Create a new RMarkdown file for this lab and fill out the details in the header. Use it for the remainder of the questions.
First we look at attitudes towards abortion among younger voters.
+ Construct a new variable *age* which is calculated on the basis of *v0906*. Remember that the year of the survey is 2007.
+ Produce a frequency table of attitude towards abortion (*v0266*) to check whether missing values and numerical values are correctly coded.
+ Produce a scatter plot of attitude towards abortion by *age*. Add a regression line.
+ Regress attitude towards abortion on age.
+ Recode age into a variable *young*, which is 1 if *age* is less than 30 and 0 otherwise.
+ Regress attitude towards abortion on the young dummy variable. (Note comments in Lab 6.)
+ Perform a t-test whether the mean on abortion is different for young versus old. Compare the result to the regression result.
For the following statements, formulate the null hypothesis and the alternative hypothesis, perform the appropriate t-test, and formulate the conclusion from the test:
+ Voters are more likely to vote Labour (*v0190*) than they are to vote Sinn Fein (*v0192*).
+ Union members are more likely to vote Labour (*v0190*) than are non-union members (*v0936*).
+ Voters in Ireland tend to the political right (i.e. *v0239* is greater than 5 on average).

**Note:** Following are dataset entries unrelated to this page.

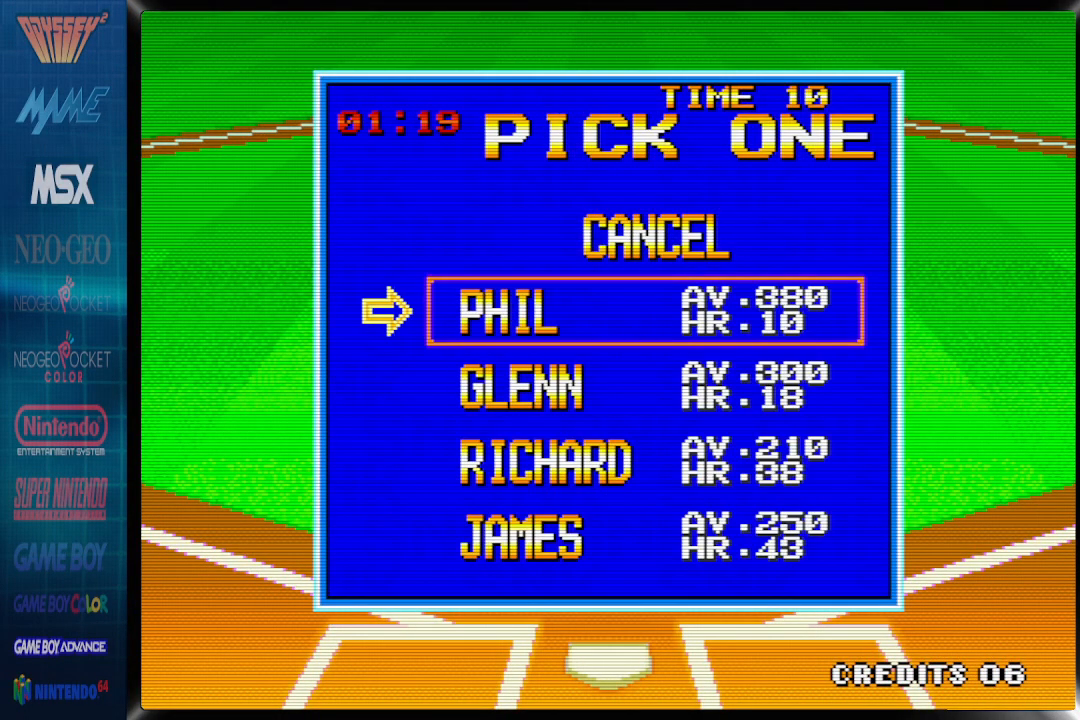
{"buttons": [], "events": []}
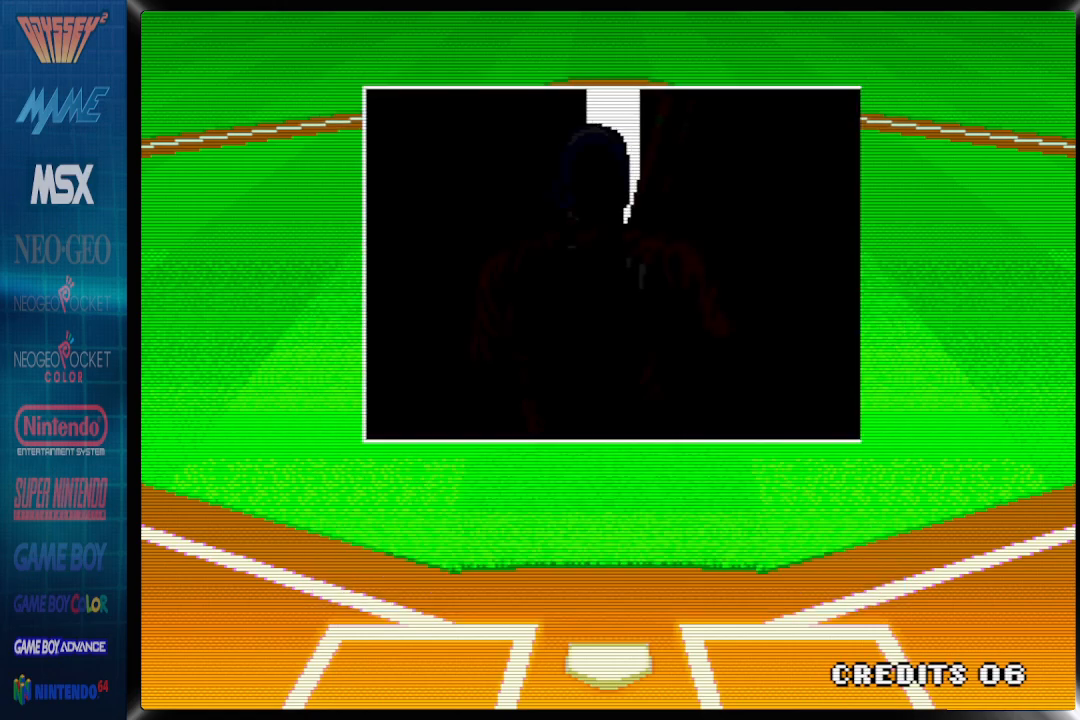
{"buttons": [], "events": []}
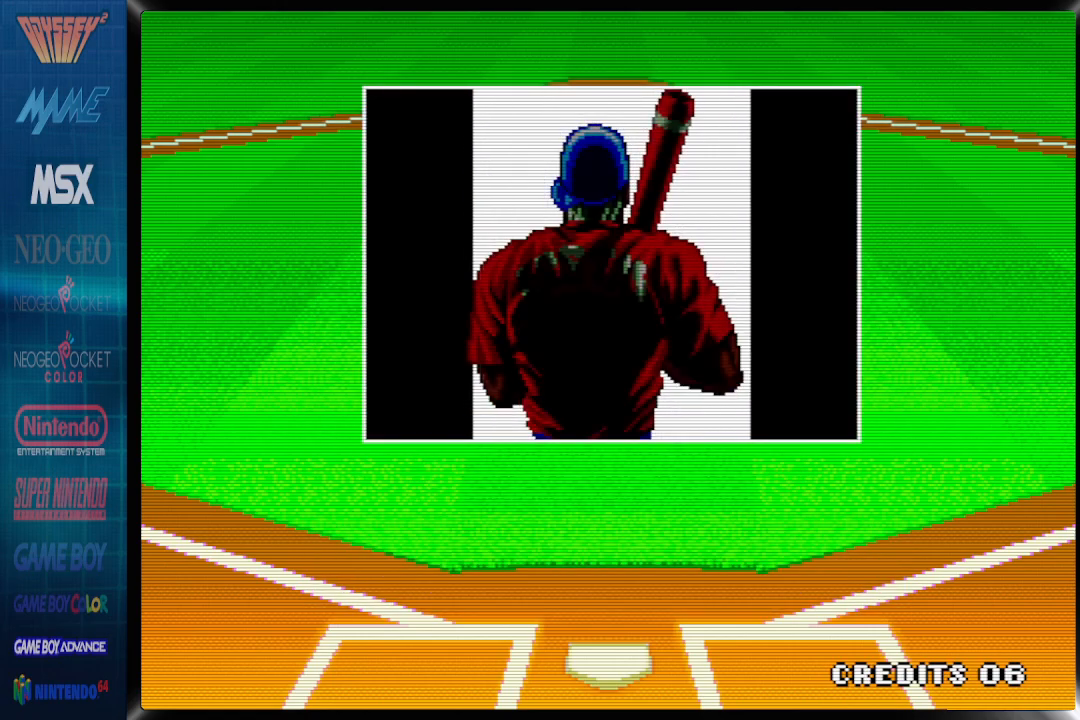
{"buttons": [], "events": []}
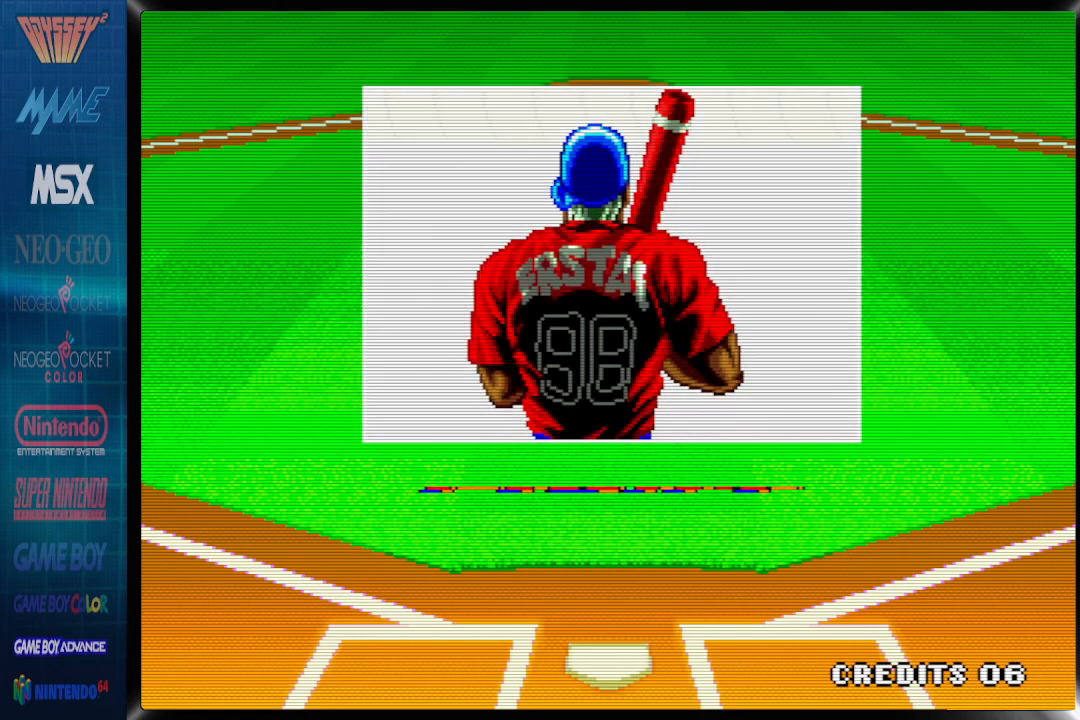
{"buttons": [], "events": []}
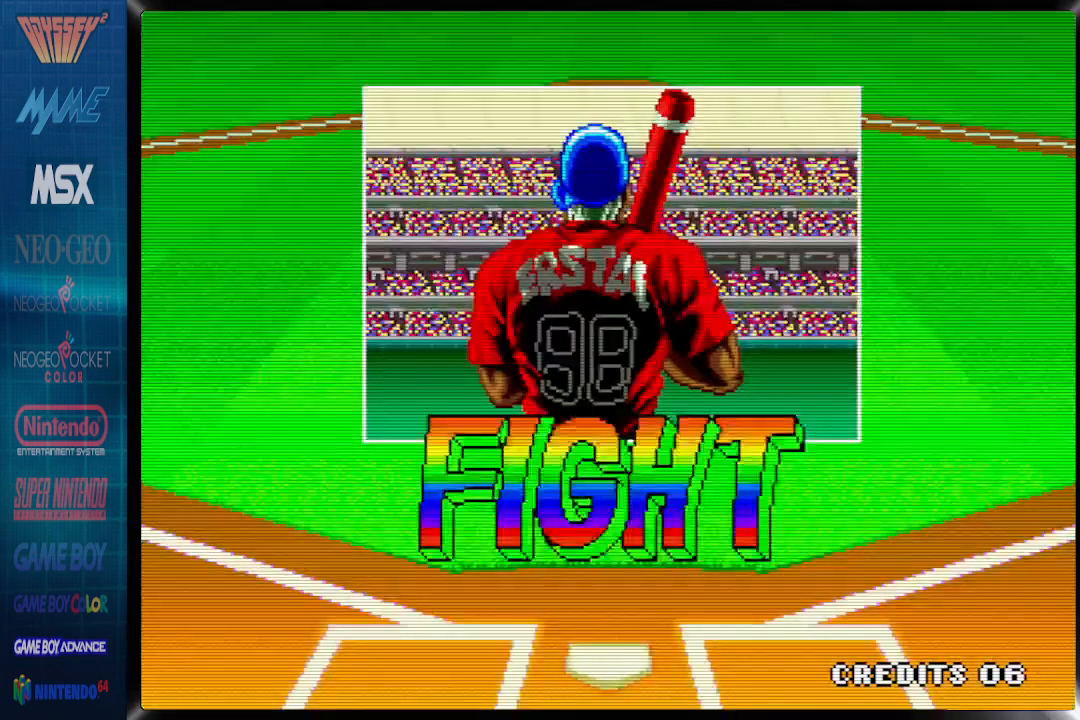
{"buttons": [], "events": []}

+ Fianna Fail voters are more right-wing (*v0239*) than Fine Gael voters (*v0195*), on average.
+ Voters like Enda Kenny (*v0522*) more than they like Pat Rabitte (*v0524*).\footnote{R users might have to check whether it is properly coded as a numerical variable.}
+ Voters who agree that there should be very strict limits on immigration (from "slightly agree" to "strongly agree") (*v0247*) are more likely to vote for Sinn Fein (*v0192*) than the others.
To see whether individual with higher political efficacy are more likely to participate in elections:
+ Recode *v0291b* into a new variable *efficacy*, whereby you combine "strongly disagree" and "disagree" into "disagree", and "strongly agree" and "agree" into "agree" (while "neither agree nor disagree" just remains the same). Use the codebook and the str() command to know the meaning of the variables and categories.
+ Produce a cross-table of *turnout* by *efficacy*, with the appropriate percentages.
+ Perform a $\chi^2$-test to test for the independent between the two variables.
+ The null hypothesis of a $\chi^2$-test is that there is no dependence between the two variables. A high $\chi^2$ value means the two variables are dependent on each other. Try to interpret the $p$-value with this in mind. What does the $p$-value represent?
+ Based on the table and the test, what do you substantively conclude about political efficacy and turnout?
\end{enumerate}